Und das war gut so. Niemandem wurde Schaden zugefügt. Die Dinge, die für das Überleben wichtig waren, brachte man ihnen bei. Was sonst war noch nötig?
Doch Nafai wurde sein Unbehagen darüber nicht los. In den gesamten vierzig Millionen Jahren der Geschichte auf Harmonie hatten die Menschen lesen und schreiben können. Die Sprachen hatten sich mit den Jahrhunderten und Kilometern verändert. Aber es hatte stets Schrift gegeben. Man konnte auf die Vergangenheit zurückgreifen. Aus ihr lernen. Die Schrift ermöglichte es einer Gemeinschaft, ihre Erinnerungen zu bewahren, ohne auf einzelne Mitglieder zurückgreifen zu müssen, die zufällig noch lebten und in dem betreffenden Augenblick dabeigewesen waren.
Wie lange wird es dauern, bis man mich vergißt, mich und Luet und Vater und Mutter und uns alle?
Dann lachte er über seine Eitelkeit, den Menschen die Mühe aufzwingen zu wollen, Lesen und Schreiben zu lernen, damit sie sich daran erinnern konnten, daß er einmal gelebt hatte.
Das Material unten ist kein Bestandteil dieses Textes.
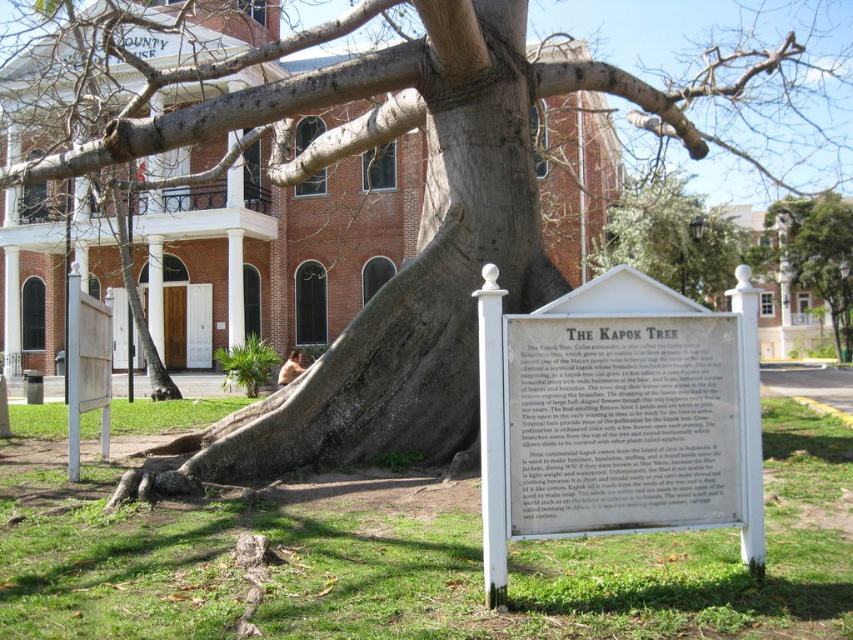
Question: Is white paper sign at center positioned at the back of green leafy tree at upper right?

Choices:
 (A) yes
 (B) no

Answer: (B)

Question: Is white wooden sign at center below white paper sign at center?

Choices:
 (A) yes
 (B) no

Answer: (A)

Question: Estimate the real-world distances between objects in this image. Which object is closer to the white paper sign at center?

Choices:
 (A) green leafy tree at upper right
 (B) brick building at center
 (C) green leafy tree at center
 (D) white wooden sign at center

Answer: (D)

Question: Which is farther from the brick building at center?

Choices:
 (A) white paper sign at center
 (B) green leafy tree at center

Answer: (A)

Question: Which point is closer to the camera?

Choices:
 (A) (570, 445)
 (B) (665, 269)

Answer: (A)

Question: Is brick building at center thinner than green leafy tree at upper right?

Choices:
 (A) yes
 (B) no

Answer: (B)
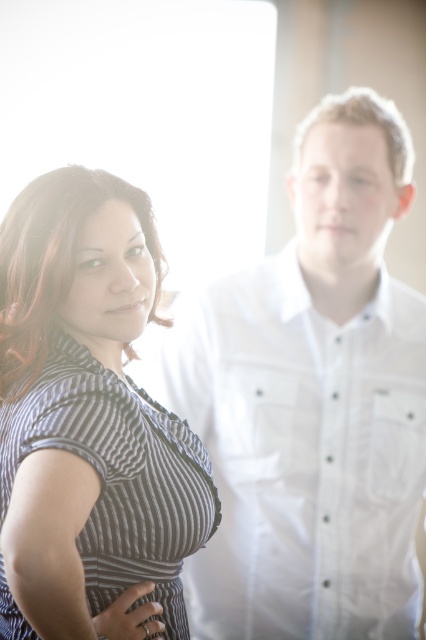
Is white cotton shirt at left taller than striped fabric dress at left?

Indeed, white cotton shirt at left has a greater height compared to striped fabric dress at left.

Does white cotton shirt at left come in front of striped fabric dress at left?

That is False.

Is point (402, 408) behind point (48, 193)?

Yes, it is.

At what (x,y) coordinates should I click in order to perform the action: click on white cotton shirt at left. Please return your answer as a coordinate pair (x, y). The image size is (426, 640). Looking at the image, I should click on (302, 456).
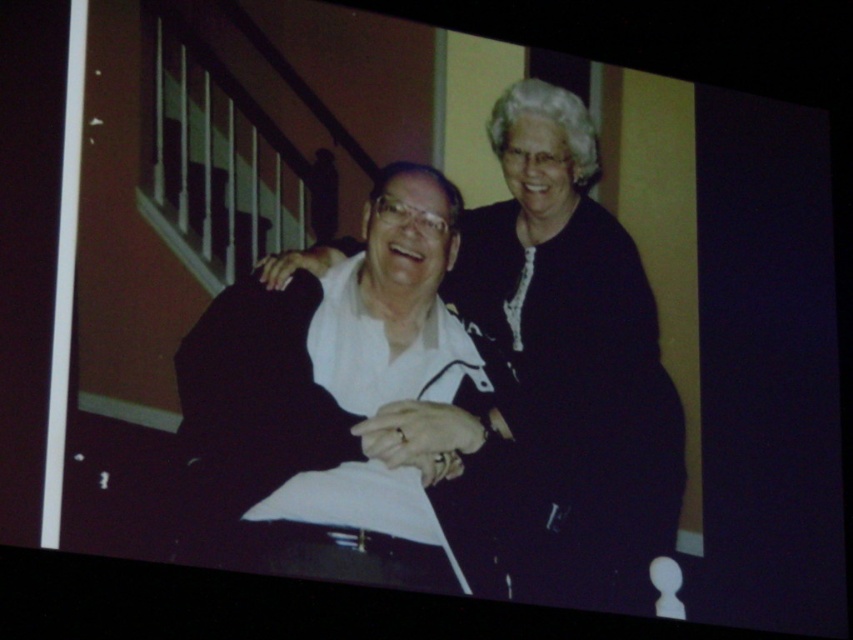
Question: Which point appears farthest from the camera in this image?

Choices:
 (A) (476, 291)
 (B) (357, 342)

Answer: (A)

Question: Does black satin dress at center appear under white matte shirt at center?

Choices:
 (A) no
 (B) yes

Answer: (A)

Question: Is black satin dress at center positioned before white matte shirt at center?

Choices:
 (A) no
 (B) yes

Answer: (A)

Question: In this image, where is black satin dress at center located relative to white matte shirt at center?

Choices:
 (A) above
 (B) below

Answer: (A)

Question: Which point is closer to the camera?

Choices:
 (A) black satin dress at center
 (B) white matte shirt at center

Answer: (B)

Question: Which point is closer to the camera?

Choices:
 (A) white matte shirt at center
 (B) black satin dress at center

Answer: (A)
In zehn Generationen würde das nicht mehr die geringste Rolle spielen.
Am Anfang des sechsten Jahres hatte er diesen Traum. Er sah einen Mann, der eine gewaltige Nation von Engeln und Menschen führte, während sich auf beiden Seiten eines großen Flusses Bauernhöfe ausdehnten, Kilometer um Kilometer, so weit das Auge sehen konnte. Hier und dort flogen Engel, und Ziegen und Hunde zogen Karren und Schlitten über die Straßen. Schiffe fuhren den Fluß hinauf und hinab, manche mit Wühlern, manche mit Engeln als Besatzung. Und hier und da hielten Wachen in Türmen, die sich hoch über die größten Bäume hoben, den Umkreis unter Beobachtung, damit sich kein Feind unbemerkt nähern konnte.
Der Mann, der diese große Nation führte, war müde und verängstigt. Feinde bedrängten sie von allen Seiten, und innerhalb der Nation drohten Splittergruppen, die Struktur der Gemeinde zu zerreißen. Städte, die einst unabhängig gewesen waren, vergaßen, daß sie zu jener Zeit auch Hunger gelitten hatten. Menschen, deren Vorfahren einst Herrscher gewesen waren, vergaßen, daß diese Vorfahren auch von Feinden getötet worden waren und ihr Volk nur überlebt hatte, weil es unter den Schutz dieser großen Nation getreten war. Menschen, die nach Reichtum gierten, verschafften ihn sich auf jede nur erdenkliche Weise, schmiedeten Ränke und betrogen, schüchterten andere ein und töten manchmal auch, um Rivalen aus dem Weg zu räumen. Es war ein wunderschönes Land; aber der Kampf, dieses Land zu bewahren, schien von Jahr zu Jahr schwerer zu werden, und der Mann verzweifelte.